Settings should of course be saved in something like XML or what-have-you, and you can then load them, parse them, and get as much sane information from them as you can. Not being able to do so means settings were being saved a binary blob, which combined with my bad feelings about the whole thing in the first place. It also meant upgrading the firmware then involved 15 minutes of configuration work (there were a lot of options).
Over the years since then I've noticed quite a few stories of the most basic security blunders, although in fairness you can say that pretty much about all router vendors.
Malformed self-signed certificates, unsecured RMIs, telnet backdoors, trivial DoS by hitting high resource URLs, and a customer support team that will "pass your information on" and never call back. I threw out all of my managed Netgear equipment around 2010 because it was clear that Netgear should not be making network gear. Yeah, the products feel like they're decades of old code duct-taped together and maintained by short-term contractors.
Similar bad experiences with Netgear, but with one exception - their unmanaged switches aka, the little blue metal boxes. I never think twice about lobbing one into the mix and probably have 3 dotted around the house currently. In 20 years I've had one fail - and technically it was the PSU/wall-wart that gave up. In fact they're so ubiquitous, it took me ages to realise what had failed.
I too have given Netgear a miss for quite a while now.
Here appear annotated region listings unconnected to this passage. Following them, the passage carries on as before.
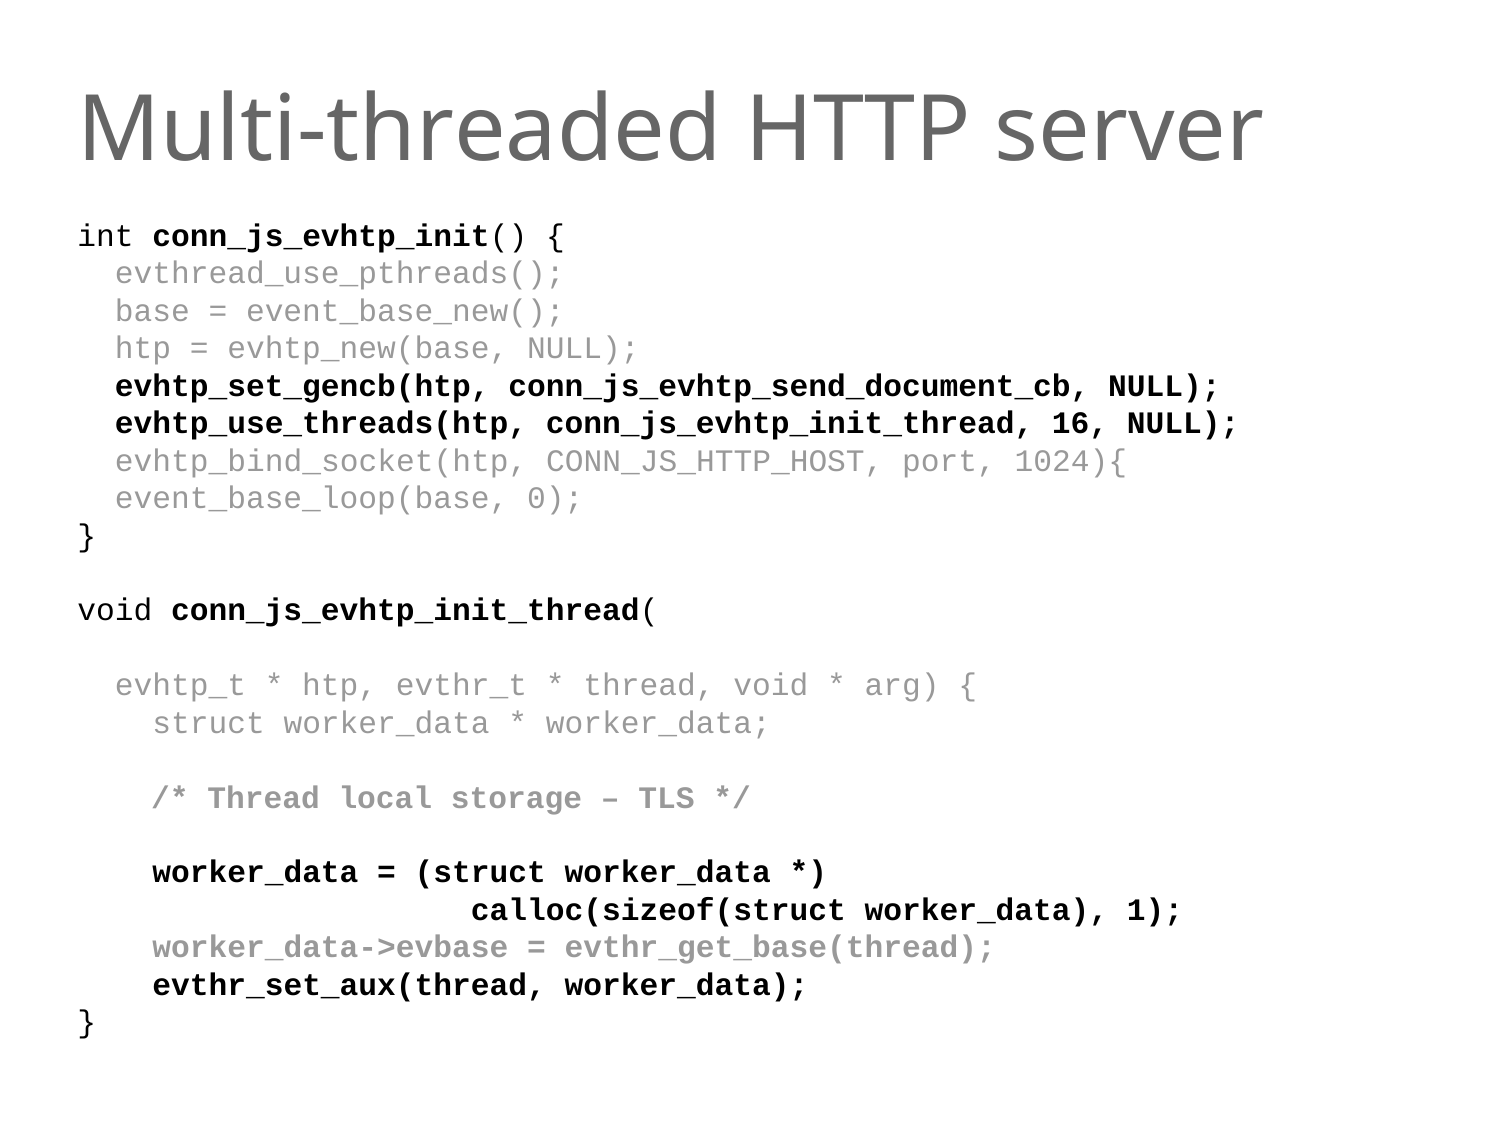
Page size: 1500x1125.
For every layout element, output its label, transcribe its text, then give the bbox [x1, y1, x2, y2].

text_box int conn_js_evhtp_init() { evthread_use_pthreads(); base = event_base_new(); htp = evhtp_new(base, NULL); evhtp_set_gencb(htp, conn_js_evhtp_send_document_cb, NULL); evhtp_use_threads(htp, conn_js_evhtp_init_thread, 16, NULL); evhtp_bind_socket(htp, CONN_JS_HTTP_HOST, port, 1024){ event_base_loop(base, 0); } void conn_js_evhtp_init_thread( evhtp_t * htp, evthr_t * thread, void * arg) { struct worker_data * worker_data; /* Thread local storage – TLS */ worker_data = (struct worker_data *) calloc(sizeof(struct worker_data), 1); worker_data->evbase = evthr_get_base(thread); evthr_set_aux(thread, worker_data); } [62, 207, 1438, 1063]
title Multi-threaded HTTP server [62, 0, 1438, 207]
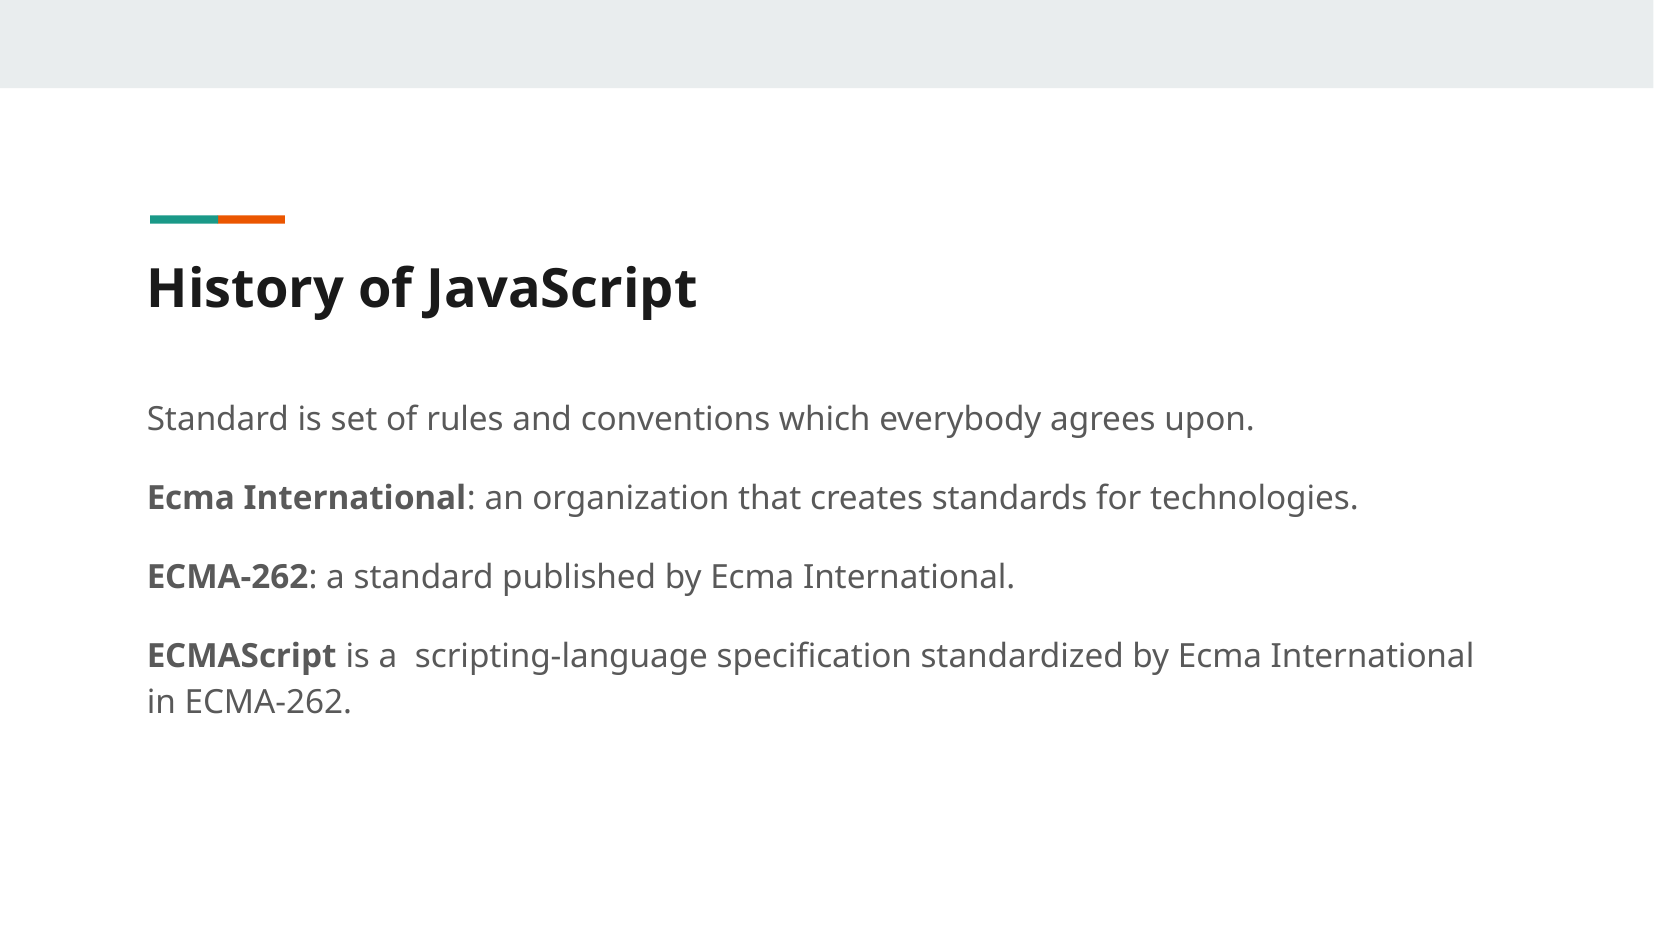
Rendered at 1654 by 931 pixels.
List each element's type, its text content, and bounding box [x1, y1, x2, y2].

list Standard is set of rules and conventions which everybody agrees upon. Ecma International: an organization that creates standards for technologies. ECMA-262: a standard published by Ecma International. ECMAScript is a scripting-language specification standardized by Ecma International in ECMA-262. [131, 375, 1523, 785]
title History of JavaScript [131, 238, 1523, 336]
They used to make some OK kit, but I had two (different model) ADSL routers in quick succession with the same problem of WiFi stopping working... and then magically springing into life when a wired device switched on.
Their support wasn't great. I ended up talking to someone who said it was a known bug and I should apply a certain version of firmware. The catch was that was for a US device and I had a UK device. When I pointed that out his tune changed and it was as if the previous exchange didn't happen. The router went back for a refund and I ended up with a Linksys. That sucked too, but at least the WiFi worked.
"in fairness you can say that pretty much about all router vendors"
I tend to agree, but over the past 3-4 years I've been using Fritz equipment at home and I'm quite impressed. Not perfect, but settings are in XML at least and you don't lose them when you upgrade firmware, and there are typically one or two firmware updates a year. Old kit is also well supported with updates.
D-Link, Netgear, it doesn't matter they are all unfit for purpose. Home routers are like home AV software. Sad thing is that the small office crap is also terrible, but also paradoxically 4x as expensive.
The whole market segment is ripe for a pitch invasion. Its gotten bad enough that people have started building their own out of a SFF PC that has more than one network port. Most will run circles around the consumer gear to, and can auto update themselves to boot.
Their higher end stuff is no better. I'm no security researcher but even I figured out how to get root access through their telnet interface on the SRX5308 a few years back. It was enough to allow me to flash OpenWRT onto it, despite not being supported by the distro at all, though I never did get the weird network hardware working properly. I was going to report the issue but I realised they'd already fixed it in a subsequent firmware update, probably only by accident though, as they'd changed much of the software stack.